## Work order
Reproduce the records below exactly from their first line through the line containing "réalisation de la confiture de poire à la", omitting all pictures.

Data excerpts:
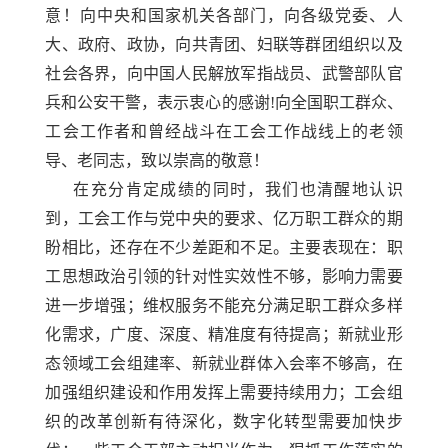
意！向中央和国家机关各部门，向各级党委、人
大、政府、政协，向共青团、妇联等群团组织以及
社会各界，向中国人民解放军指战员、武警部队官
兵和公安干警，表示衷心的感谢
!向全国职工群众、
工会工作者和曾经战斗在工会工作战线上的老领
导、老同志，致以崇高的敬意！
在充分肯定成绩的同时，我们也清醒地认识
到，工会工作与党中央的要求、亿万职工群众的期
盼相比，还存在不少差距和不足。主要表现在：职
工思想政治引领的针对性实效性不够，影响力需要
进一步增强；维权服务不能充分满足职工群众多样
化需求，广度、深度、精准度有待提高；新就业形
态领域工会组建率、新就业群体入会率不够高，在
加强组织建设和作用发挥上需要持续用力；工会组
织的改革创新有待深化，数字化转型需要加快步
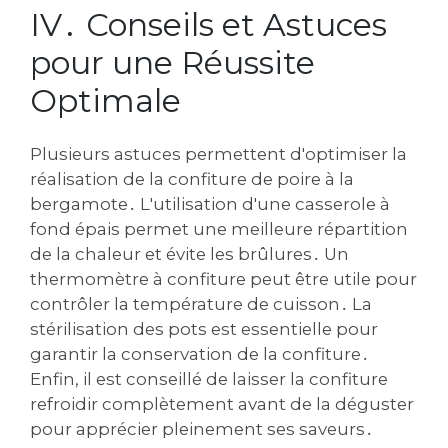
IV․ Conseils et Astuces
pour une Réussite
Optimale
Plusieurs astuces permettent d'optimiser la
réalisation de la confiture de poire à la
bergamote․ L'utilisation d'une casserole à
fond épais permet une meilleure répartition
de la chaleur et évite les brûlures․ Un
thermomètre à confiture peut être utile pour
contrôler la température de cuisson․ La
stérilisation des pots est essentielle pour
garantir la conservation de la confiture․
Enfin, il est conseillé de laisser la confiture
refroidir complètement avant de la déguster
pour apprécier pleinement ses saveurs․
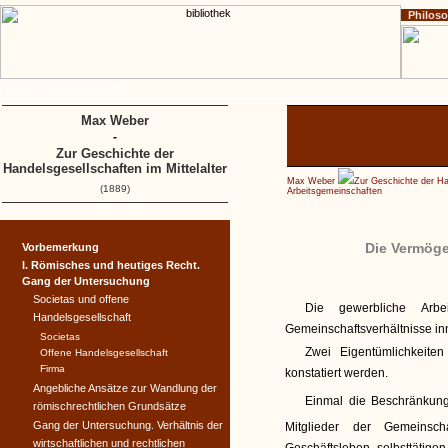
Philos
Home
Impressum
Copyright
Max Weber
-
Zur Geschichte der
Handelsgesellschaften im Mittelalter
Max Weber
Zur Geschichte der Han
(1889)
Arbeitsgemeinschaften
Die Vermöge
Vorbemerkung
I. Römisches und heutiges Recht.
Gang der Untersuchung
Societas und offene
Die gewerbliche Arb
Handelsgesellschaft
Gemeinschaftsverhältnisse in
Societas
Zwei Eigentümlichkeite
Offene Handelsgesellschaft
Firma
konstatiert werden.
Angebliche Ansätze zur Wandlung der
Einmal die Beschränkung
römischrechtlichen Grundsätze
Gang der Untersuchung. Verhältnis der
Mitglieder der Gemeinscha
wirtschaftlichen und rechtlichen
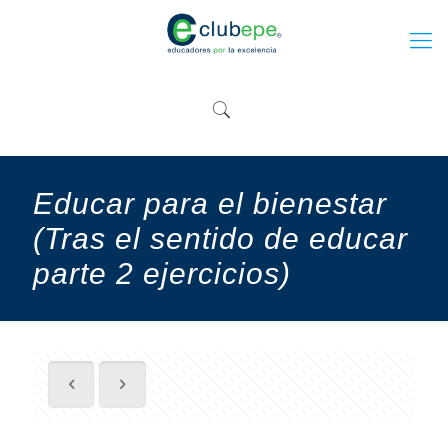
Educar para el bienestar
(Tras el sentido de educar
parte 2 ejercicios)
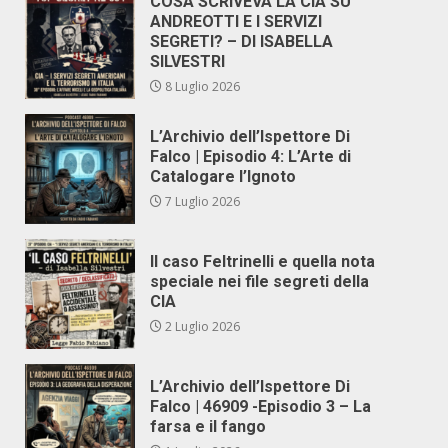
COSA SCRIVEVA LA CIA SU
ANDREOTTI E I SERVIZI
SEGRETI? – DI ISABELLA
SILVESTRI
8 Luglio 2026
L’Archivio dell’Ispettore Di
Falco | Episodio 4: L’Arte di
Catalogare l’Ignoto
7 Luglio 2026
Il caso Feltrinelli e quella nota
speciale nei file segreti della
CIA
2 Luglio 2026
L’Archivio dell’Ispettore Di
Falco | 46909 -Episodio 3 – La
farsa e il fango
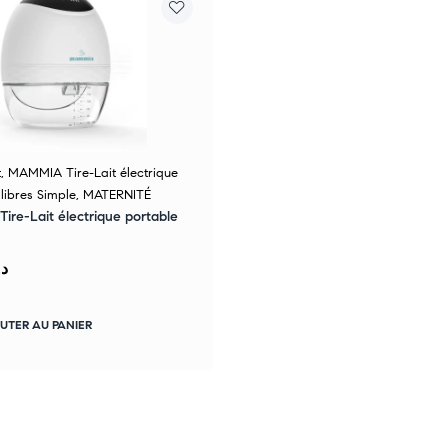
t
,
MAMMIA Tire-Lait électrique
libres Simple
,
MATERNITÉ
re-Lait électrique portable
د.
UTER AU PANIER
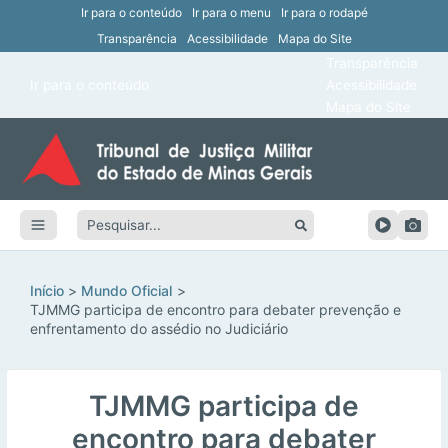
Ir para o conteúdo
Ir para o menu
Ir para o rodapé
Transparência
Acessibilidade
Mapa do Site
ar
Transparência
Main
Ir para o conteúdo
Acessibilidade
ar
Menu
Mapa do Site
ar
ar
Pesquisar:
ar
ar
Início
Mundo Oficial
TJMMG participa de encontro para debater prevenção e
enfrentamento do assédio no Judiciário
TJMMG participa de
encontro para debater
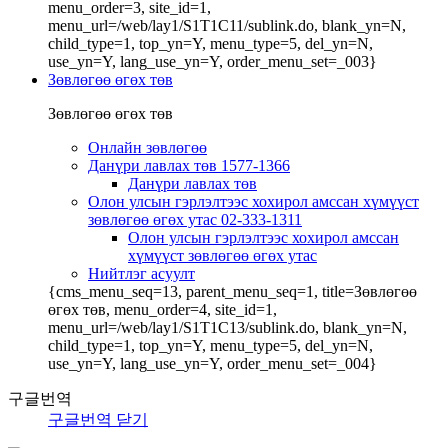
menu_order=3, site_id=1,
menu_url=/web/lay1/S1T1C11/sublink.do, blank_yn=N,
child_type=1, top_yn=Y, menu_type=5, del_yn=N,
use_yn=Y, lang_use_yn=Y, order_menu_set=_003}
Зөвлөгөө өгөх төв
Зөвлөгөө өгөх төв
Онлайн зөвлөгөө
Данүри лавлах төв 1577-1366
Данүри лавлах төв
Олон улсын гэрлэлтээс хохирол амссан хүмүүст
зөвлөгөө өгөх утас 02-333-1311
Олон улсын гэрлэлтээс хохирол амссан
хүмүүст зөвлөгөө өгөх утас
Нийтлэг асуулт
{cms_menu_seq=13, parent_menu_seq=1, title=Зөвлөгөө
өгөх төв, menu_order=4, site_id=1,
menu_url=/web/lay1/S1T1C13/sublink.do, blank_yn=N,
child_type=1, top_yn=Y, menu_type=5, del_yn=N,
use_yn=Y, lang_use_yn=Y, order_menu_set=_004}
구글번역
구글번역 닫기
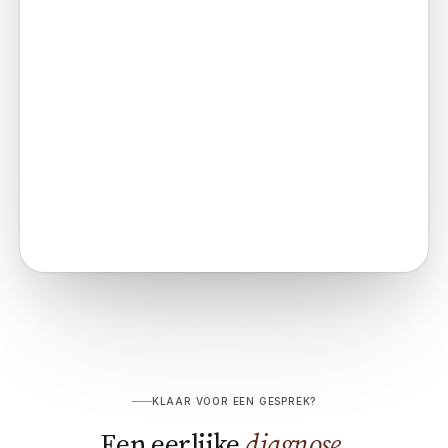
KLAAR VOOR EEN GESPREK?
Een eerlijke
diagnose.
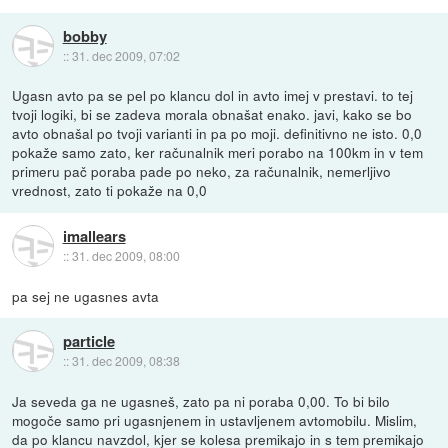
bobby
::
31. dec 2009, 07:02
Ugasn avto pa se pel po klancu dol in avto imej v prestavi. to tej
tvoji logiki, bi se zadeva morala obnašat enako. javi, kako se bo
avto obnašal po tvoji varianti in pa po moji. definitivno ne isto. 0,0
pokaže samo zato, ker računalnik meri porabo na 100km in v tem
primeru pač poraba pade po neko, za računalnik, nemerljivo
vrednost, zato ti pokaže na 0,0
imallears
::
31. dec 2009, 08:00
pa sej ne ugasnes avta
particle
::
31. dec 2009, 08:38
Ja seveda ga ne ugasneš, zato pa ni poraba 0,00. To bi bilo
mogoče samo pri ugasnjenem in ustavljenem avtomobilu. Mislim,
da po klancu navzdol, kjer se kolesa premikajo in s tem premikajo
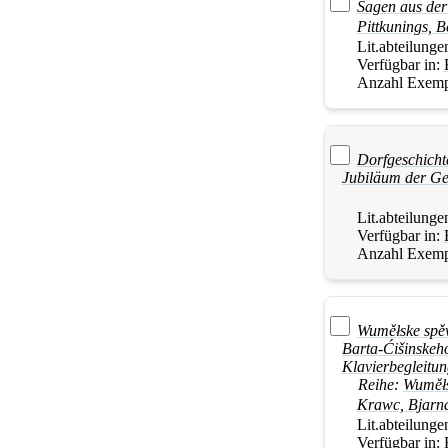
Sagen aus der
Pittkunings, 
Lit.abteilunge
Verfügbar in:
Anzahl Exemp
Dorfgeschicht
Jubiläum der Ge
Lit.abteilunge
Verfügbar in:
Anzahl Exemp
Wuměłske spěw
Barta-Ćišinskeh
Klavierbegleitun
Reihe:
Wuměł
Krawc, Bjarn
Lit.abteilunge
Verfügbar in:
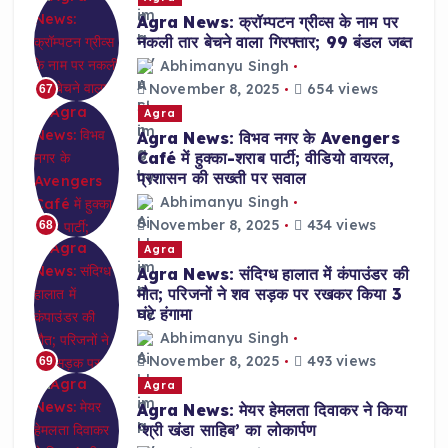
Agra News: क्रॉम्पटन ग्रीव्स के नाम पर
नकली तार बेचने वाला गिरफ्तार; 99 बंडल जब्त
Abhimanyu Singh
November 8, 2025
654 views
67
Agra
Agra News: विभव नगर के Avengers
Café में हुक्का-शराब पार्टी; वीडियो वायरल,
प्रशासन की सख्ती पर सवाल
Abhimanyu Singh
November 8, 2025
434 views
68
Agra
Agra News: संदिग्ध हालात में कंपाउंडर की
मौत; परिजनों ने शव सड़क पर रखकर किया 3
घंटे हंगामा
Abhimanyu Singh
November 8, 2025
493 views
69
Agra
Agra News: मेयर हेमलता दिवाकर ने किया
‘श्री खंडा साहिब’ का लोकार्पण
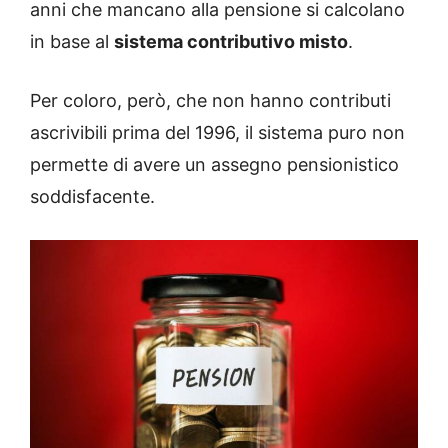
anni che mancano alla pensione si calcolano
in base al
sistema contributivo misto
.
Per coloro, però, che non hanno contributi
ascrivibili prima del 1996, il sistema puro non
permette di avere un assegno pensionistico
soddisfacente.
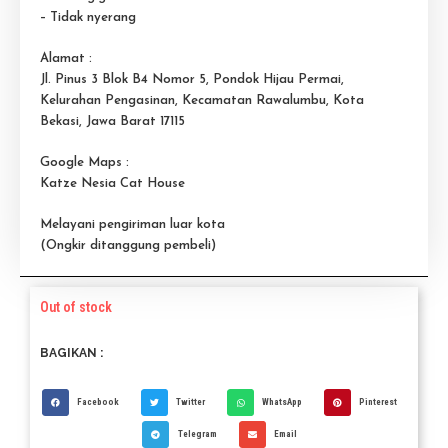
– Tidak nyerang
Alamat :
Jl. Pinus 3 Blok B4 Nomor 5, Pondok Hijau Permai,
Kelurahan Pengasinan, Kecamatan Rawalumbu, Kota
Bekasi, Jawa Barat 17115
Google Maps :
Katze Nesia Cat House
Melayani pengiriman luar kota
(Ongkir ditanggung pembeli)
Out of stock
BAGIKAN :
Facebook
Twitter
WhatsApp
Pinterest
Telegram
Email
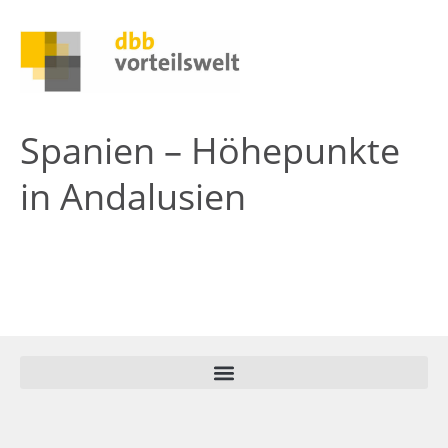
Spanien – Höhepunkte
in Andalusien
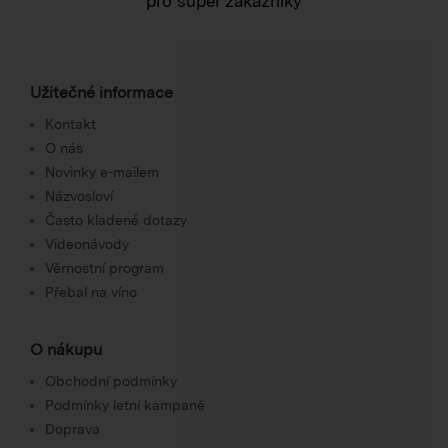
pro super zákazníky
Užitečné informace
Kontakt
O nás
Novinky e-mailem
Názvosloví
Často kladené dotazy
Videonávody
Věrnostní program
Přebal na víno
O nákupu
Obchodní podmínky
Podmínky letní kampaně
Doprava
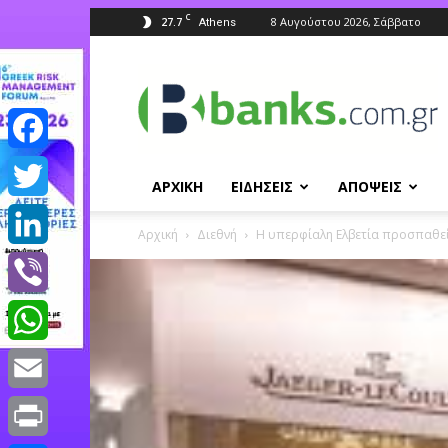
C
27.7
8 Αυγούστου 2026, Σάββατο
Athens
Banks.com.gr
Facebook
ΑΡΧΙΚΗ
ΕΙΔΗΣΕΙΣ
ΑΠΟΨΕΙΣ
Twitter
Αρχική
Διεθνή
H υπερφίαλη Ελβετία προσπαθεί
LinkedIn
Viber
WhatsApp
Email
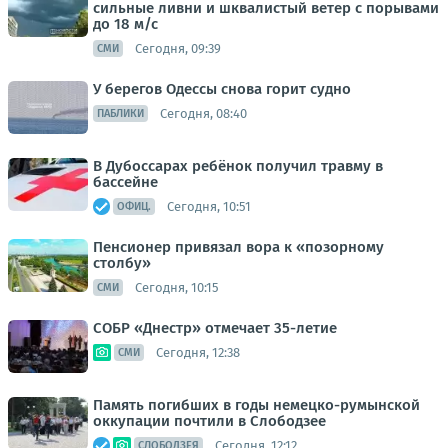
сильные ливни и шквалистый ветер с порывами
до 18 м/с
Сегодня, 09:39
СМИ
У берегов Одессы снова горит судно
Сегодня, 08:40
ПАБЛИКИ
В Дубоссарах ребёнок получил травму в
бассейне
Сегодня, 10:51
ОФИЦ.
Пенсионер привязал вора к «позорному
столбу»
Сегодня, 10:15
СМИ
СОБР «Днестр» отмечает 35-летие
Сегодня, 12:38
СМИ
Память погибших в годы немецко-румынской
оккупации почтили в Слободзее
Сегодня, 12:12
СЛОБОДЗЕЯ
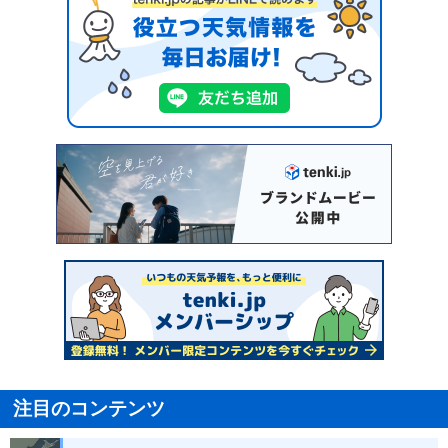
注目のコンテンツ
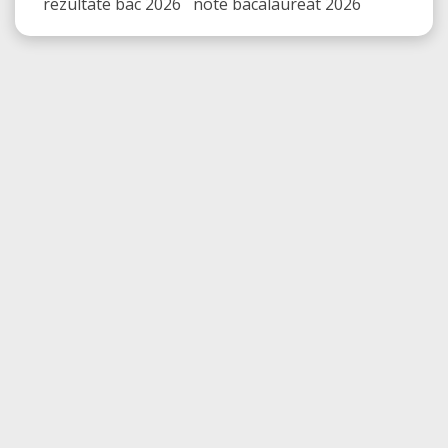
rezultate bac 2026 note bacalaureat 2026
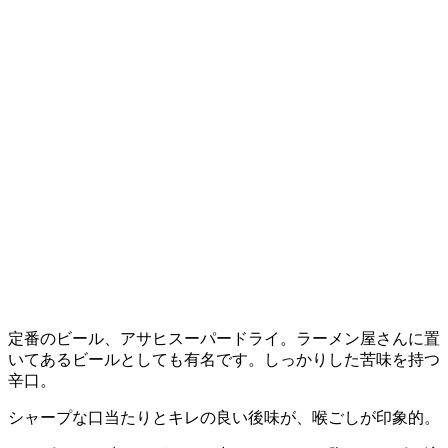
定番のビール、アサヒスーパードライ。ラーメン屋さんに置
いてあるビールとしても有名です。しっかりした苦味を持つ
辛口。
シャープな口当たりとキレの良い後味が、喉ごしが印象的。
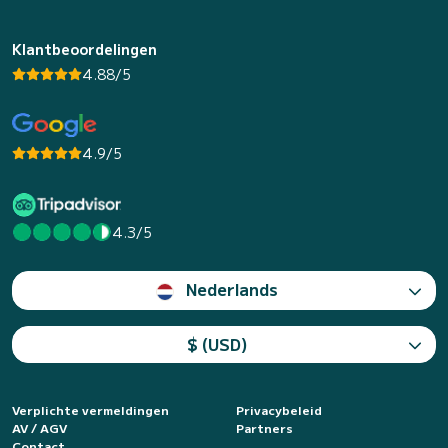
Klantbeoordelingen
4.88/5
4.9/5
4.3/5
Nederlands
$ (USD)
Verplichte vermeldingen
Privacybeleid
AV / AGV
Partners
Contact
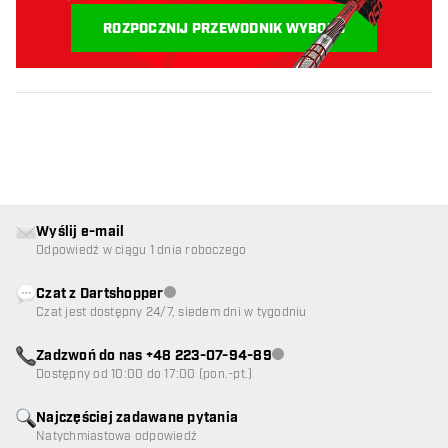
Zaczynajmy:
ROZPOCZNIJ PRZEWODNIK WYBORU
Wyślij e-mail
Odpowiedź w ciągu 1 dnia roboczego
Czat z Dartshopper
Obsługa klienta niedostępna
Czat jest dostępny 24/7, siedem dni w tygodniu
Zadzwoń do nas +48 223-07-94-89
Obsługa klienta niedostępna
Dostępny od 10:00 do 17:00 (pon.-pt.)
Najczęściej zadawane pytania
Natychmiastowa odpowiedź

## Exercise output
意！向中央和国家机关各部门，向各级党委、人
大、政府、政协，向共青团、妇联等群团组织以及
社会各界，向中国人民解放军指战员、武警部队官
兵和公安干警，表示衷心的感谢
!向全国职工群众、
工会工作者和曾经战斗在工会工作战线上的老领
导、老同志，致以崇高的敬意！
在充分肯定成绩的同时，我们也清醒地认识
到，工会工作与党中央的要求、亿万职工群众的期
盼相比，还存在不少差距和不足。主要表现在：职
工思想政治引领的针对性实效性不够，影响力需要
进一步增强；维权服务不能充分满足职工群众多样
化需求，广度、深度、精准度有待提高；新就业形
态领域工会组建率、新就业群体入会率不够高，在
加强组织建设和作用发挥上需要持续用力；工会组
织的改革创新有待深化，数字化转型需要加快步
IV․ Conseils et Astuces
pour une Réussite
Optimale
Plusieurs astuces permettent d'optimiser la
réalisation de la confiture de poire à la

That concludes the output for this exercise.